The Black River Tribune was a weekly newspaper founded in 1976 and covered the areas of Springfield, Ludlow, Cavendish, Plymouth, Andover, and Mount Holly, Vermont. The paper stopped publishing in 2009.

== History ==
The Black River Tribune was co-founded and first edited by William Hunter and Leigh Tofferi. Hunter was a student at Yale who was also serving his second term in the Vermont Legislature. Hunter learned that year that he received a Rhodes Scholarship.

Future Governor of Connecticut Ned Lamont, a friend of Hunter's, became editor of the paper in 1977, soon after the paper began and ran the paper when Hunter left on his Rhodes Scholarship. Lamont was grandson of Thomas W. Lamont, who was the partner of financier J.P. Morgan. Lamont later ran for governor of Connecticut in 2010. The early-days Black River Tribune staff included a number of budding journalists such as Jane Mayer, Alex Beam, and Nelson Graves.

Hunter and Tofferi put the paper up for sale in 1981 so that Hunter could attend Harvard Law School and Tofferi could focus on being a Vermont legislator.

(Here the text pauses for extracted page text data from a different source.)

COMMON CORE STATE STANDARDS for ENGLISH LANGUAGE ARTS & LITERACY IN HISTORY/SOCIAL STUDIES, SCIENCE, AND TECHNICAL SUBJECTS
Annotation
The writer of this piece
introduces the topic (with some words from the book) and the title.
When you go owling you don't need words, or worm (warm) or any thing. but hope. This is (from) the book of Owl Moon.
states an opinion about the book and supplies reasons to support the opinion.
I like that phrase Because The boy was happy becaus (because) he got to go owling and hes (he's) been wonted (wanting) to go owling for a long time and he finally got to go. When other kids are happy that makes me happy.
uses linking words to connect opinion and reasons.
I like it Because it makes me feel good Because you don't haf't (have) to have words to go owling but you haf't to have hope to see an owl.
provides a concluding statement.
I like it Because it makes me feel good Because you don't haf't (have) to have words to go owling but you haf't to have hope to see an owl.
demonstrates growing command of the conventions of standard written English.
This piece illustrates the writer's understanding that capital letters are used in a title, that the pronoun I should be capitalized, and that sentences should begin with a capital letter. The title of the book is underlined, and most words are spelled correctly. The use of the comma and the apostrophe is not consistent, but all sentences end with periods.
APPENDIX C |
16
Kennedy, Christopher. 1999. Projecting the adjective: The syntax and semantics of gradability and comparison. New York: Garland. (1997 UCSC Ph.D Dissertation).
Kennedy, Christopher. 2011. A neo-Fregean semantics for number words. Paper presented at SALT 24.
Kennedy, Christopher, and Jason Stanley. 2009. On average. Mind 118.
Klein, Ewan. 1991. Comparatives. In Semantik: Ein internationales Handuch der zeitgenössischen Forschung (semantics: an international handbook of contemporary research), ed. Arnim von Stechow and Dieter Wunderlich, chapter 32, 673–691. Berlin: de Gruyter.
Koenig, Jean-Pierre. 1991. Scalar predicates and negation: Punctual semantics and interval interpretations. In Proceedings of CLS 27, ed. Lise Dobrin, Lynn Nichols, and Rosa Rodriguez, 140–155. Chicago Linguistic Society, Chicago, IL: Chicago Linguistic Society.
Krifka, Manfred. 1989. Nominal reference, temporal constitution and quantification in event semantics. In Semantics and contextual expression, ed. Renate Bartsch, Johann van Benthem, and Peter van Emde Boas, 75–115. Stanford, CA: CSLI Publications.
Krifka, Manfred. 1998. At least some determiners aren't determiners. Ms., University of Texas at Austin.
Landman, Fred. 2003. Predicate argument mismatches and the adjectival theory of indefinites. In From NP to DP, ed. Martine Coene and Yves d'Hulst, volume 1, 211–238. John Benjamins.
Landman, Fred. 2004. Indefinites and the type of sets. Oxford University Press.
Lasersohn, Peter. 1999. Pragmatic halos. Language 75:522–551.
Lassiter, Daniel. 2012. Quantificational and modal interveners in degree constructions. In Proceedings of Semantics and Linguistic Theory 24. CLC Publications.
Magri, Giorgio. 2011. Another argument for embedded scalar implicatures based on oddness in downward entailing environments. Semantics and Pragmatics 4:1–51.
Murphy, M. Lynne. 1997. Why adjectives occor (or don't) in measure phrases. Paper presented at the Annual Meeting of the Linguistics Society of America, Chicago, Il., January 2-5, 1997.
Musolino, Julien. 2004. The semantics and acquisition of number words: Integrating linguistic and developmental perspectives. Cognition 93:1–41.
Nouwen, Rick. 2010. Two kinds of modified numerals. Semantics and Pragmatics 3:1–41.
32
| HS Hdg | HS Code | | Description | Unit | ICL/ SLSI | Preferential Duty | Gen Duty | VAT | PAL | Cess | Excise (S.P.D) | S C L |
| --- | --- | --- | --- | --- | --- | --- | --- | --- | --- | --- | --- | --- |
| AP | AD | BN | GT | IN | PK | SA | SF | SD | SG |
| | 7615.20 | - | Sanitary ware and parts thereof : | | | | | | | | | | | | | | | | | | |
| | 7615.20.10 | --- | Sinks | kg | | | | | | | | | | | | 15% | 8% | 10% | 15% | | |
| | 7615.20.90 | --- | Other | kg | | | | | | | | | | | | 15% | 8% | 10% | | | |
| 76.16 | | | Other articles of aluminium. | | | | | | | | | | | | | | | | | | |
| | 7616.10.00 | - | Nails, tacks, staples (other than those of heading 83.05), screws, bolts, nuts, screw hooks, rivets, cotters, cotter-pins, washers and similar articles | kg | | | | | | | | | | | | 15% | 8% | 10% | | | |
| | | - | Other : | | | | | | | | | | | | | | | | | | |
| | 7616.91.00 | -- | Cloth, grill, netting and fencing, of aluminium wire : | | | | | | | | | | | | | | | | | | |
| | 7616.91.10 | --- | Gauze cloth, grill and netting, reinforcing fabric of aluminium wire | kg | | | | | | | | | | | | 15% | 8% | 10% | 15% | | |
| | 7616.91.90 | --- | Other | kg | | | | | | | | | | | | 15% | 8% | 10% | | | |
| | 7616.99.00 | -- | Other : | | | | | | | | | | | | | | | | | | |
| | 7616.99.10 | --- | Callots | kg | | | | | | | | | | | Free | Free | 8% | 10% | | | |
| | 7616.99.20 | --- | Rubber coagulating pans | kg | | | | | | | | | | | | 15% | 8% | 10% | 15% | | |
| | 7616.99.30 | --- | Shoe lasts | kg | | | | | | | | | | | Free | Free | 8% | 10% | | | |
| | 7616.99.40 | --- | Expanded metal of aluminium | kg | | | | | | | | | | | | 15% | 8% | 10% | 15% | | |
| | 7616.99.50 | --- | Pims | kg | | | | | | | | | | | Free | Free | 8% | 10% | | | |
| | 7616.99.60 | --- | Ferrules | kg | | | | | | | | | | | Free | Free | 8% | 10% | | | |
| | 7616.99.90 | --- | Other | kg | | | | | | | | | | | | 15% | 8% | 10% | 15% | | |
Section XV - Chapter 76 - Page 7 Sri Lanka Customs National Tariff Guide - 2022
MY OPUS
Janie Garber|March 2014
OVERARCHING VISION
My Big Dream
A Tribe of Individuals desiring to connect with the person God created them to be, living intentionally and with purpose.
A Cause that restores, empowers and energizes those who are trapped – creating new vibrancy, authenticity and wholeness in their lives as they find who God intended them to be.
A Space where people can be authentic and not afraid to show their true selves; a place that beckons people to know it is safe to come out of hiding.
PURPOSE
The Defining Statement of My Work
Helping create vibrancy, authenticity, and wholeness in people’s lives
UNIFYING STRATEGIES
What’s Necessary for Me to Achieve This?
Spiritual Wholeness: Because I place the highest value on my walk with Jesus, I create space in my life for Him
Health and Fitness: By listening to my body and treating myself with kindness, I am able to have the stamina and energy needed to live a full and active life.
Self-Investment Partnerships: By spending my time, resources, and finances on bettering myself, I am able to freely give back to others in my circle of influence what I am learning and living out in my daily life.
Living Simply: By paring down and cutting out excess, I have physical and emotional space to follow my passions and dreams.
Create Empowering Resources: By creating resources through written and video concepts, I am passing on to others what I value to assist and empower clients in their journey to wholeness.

Hunter, serving in the Vermont Legislature in 1986 helped pen a libel law that would allow someone sued for libel to recoup legal expenses if the suit is deemed as frivolous. The goal, Hunter noted, was to reduce the number of harmful libel suits aimed at small local newspapers.

Will Hunter was later embroiled in several legal and criminal cases.

John Royston Coleman ran the paper for a decade. During that time, he officiated some of the first gay marriages in the country.

== Notable coverage ==
Early in the paper's history, it received national attention for its reporting on a resident in nearby Cavendish, Vermont, Alexander Solzhenitsyn.